Data are subject to bias derived from HoloLens' image processing as they were obtained from images captured by the headset’s camera. Some studies avoided this problem by measuring the accuracy with which participants trace the outlines of displayed virtual shapes on graph paper and on a small number of patients [36]. However, this approach includes additional sources of error, e.g. variations in the patient’s position. A single marker and position of the headset’s camera (i.e. Spots 1 or 2) were used for marker detection and thus all data points for registration computation laid in the same plane and were collected from a single point of view. This may have led to larger registration errors than if several markers and/or several positions of the headset’s camera had been used. In addition, having to move the headset between spots for marker detection and photograph-capture may have introduced a bias. Marker positions 1–8 may have caused larger errors compared to marker position 9 as the former were located at a distance of 108 mm from the centre of the digital graph chart while the latter was aligned with the centre (Fig. 2a). Hoff et al. [37] highlighted that markers should be placed as close as possible to the real-world feature with which the virtual model is to be registered to minimise registration errors. This recommendation was also supported by El-Hariri [38], who interpreted the large registration errors in their experiment as a result of small rotational errors in the detection of image markers placed far from the real-world feature. In addition, the x-axis inclination angle of the virtual hexagons may have introduced errors in the virtual hexagons’ position and dimensions. However, this variable was not considered in this study and thus errors derived from it were not detected. Furthermore, changes in the shape of the virtual hexagons were not analysed, although this information would have been useful to understand the deformations that they suffered.
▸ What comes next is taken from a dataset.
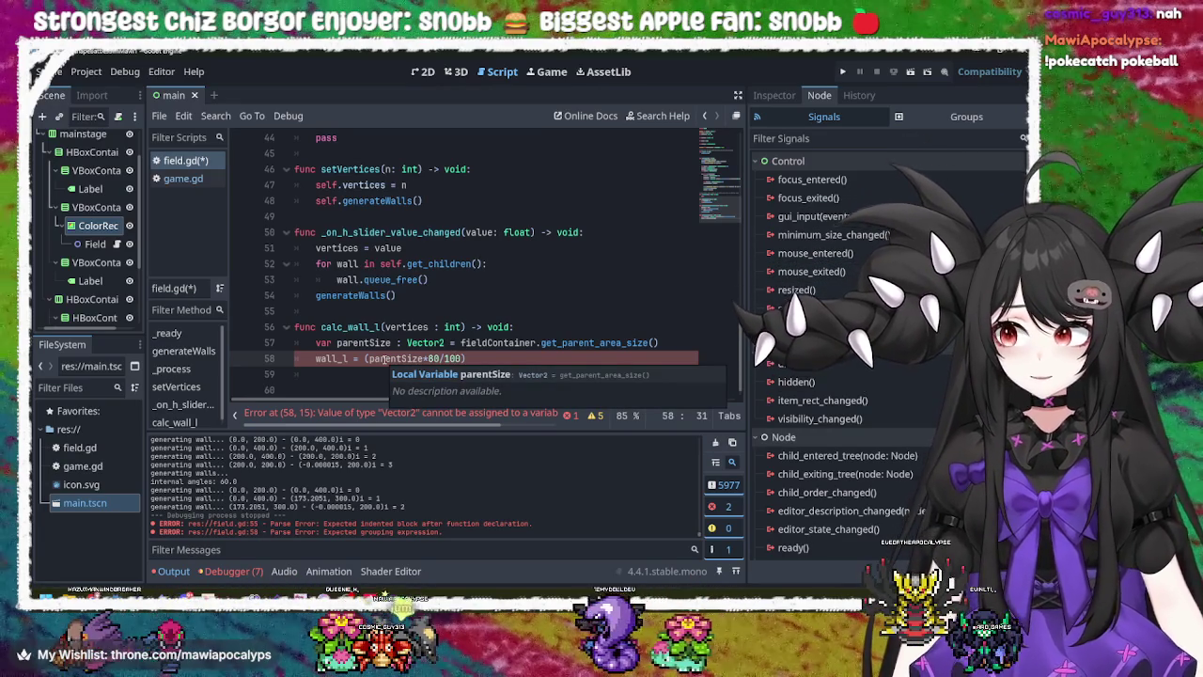
key(BackSpace)
key(BackSpace)
key(BackSpace)
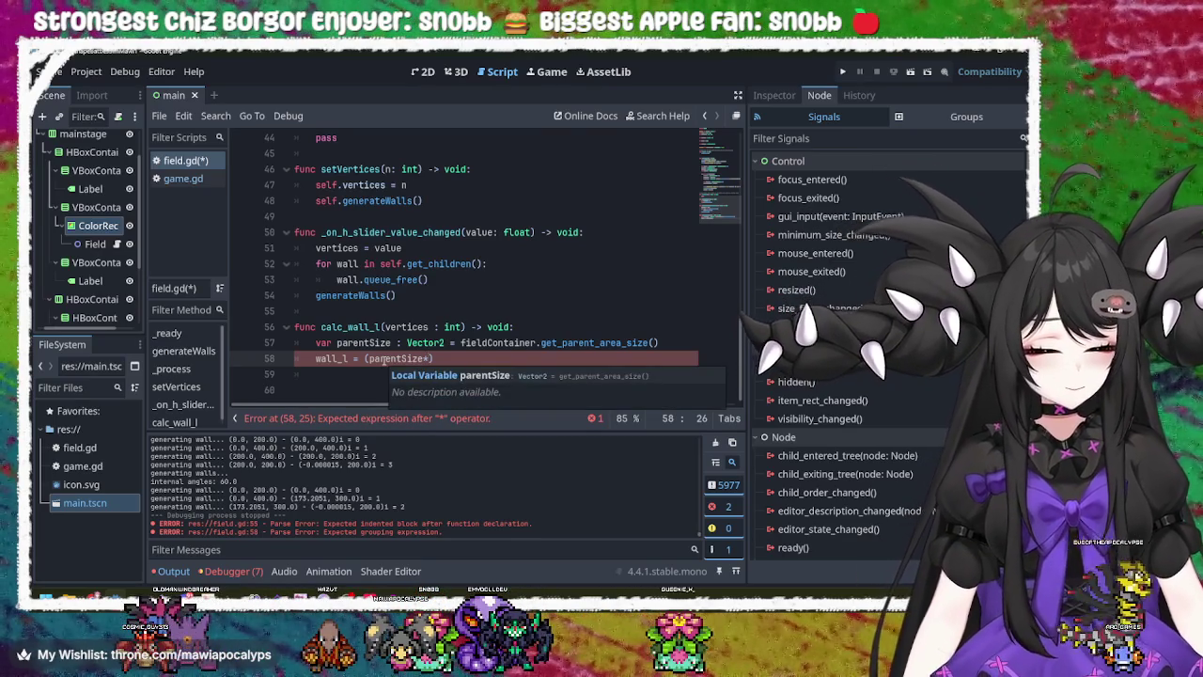
text(0.8)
Finally, our experiments used a flat surface (i.e. the monitor’s surface), while virtual models are typically overlaid on a volumetric surface (i.e. the patient’s body surface) during surgery which may lead to larger registration errors.

Conclusions

This study used a holographic headset combined with an image-pattern-recognition tool which provided ≤ 2° and ≤ 2 mm inclination angle and positional errors, respectively, in 70–75% of cases. In addition, it failed to provide submillimetre accuracy as required for high-precision surgical tasks such as the excision of small tumours [13]. Certain marker positions and sizes significantly increased the errors in the virtual hexagons’ position and dimensions. To make this technology reliable for clinical practice, sufficient accuracy with marker sizes that meet surgical needs regardless of marker position will be necessary.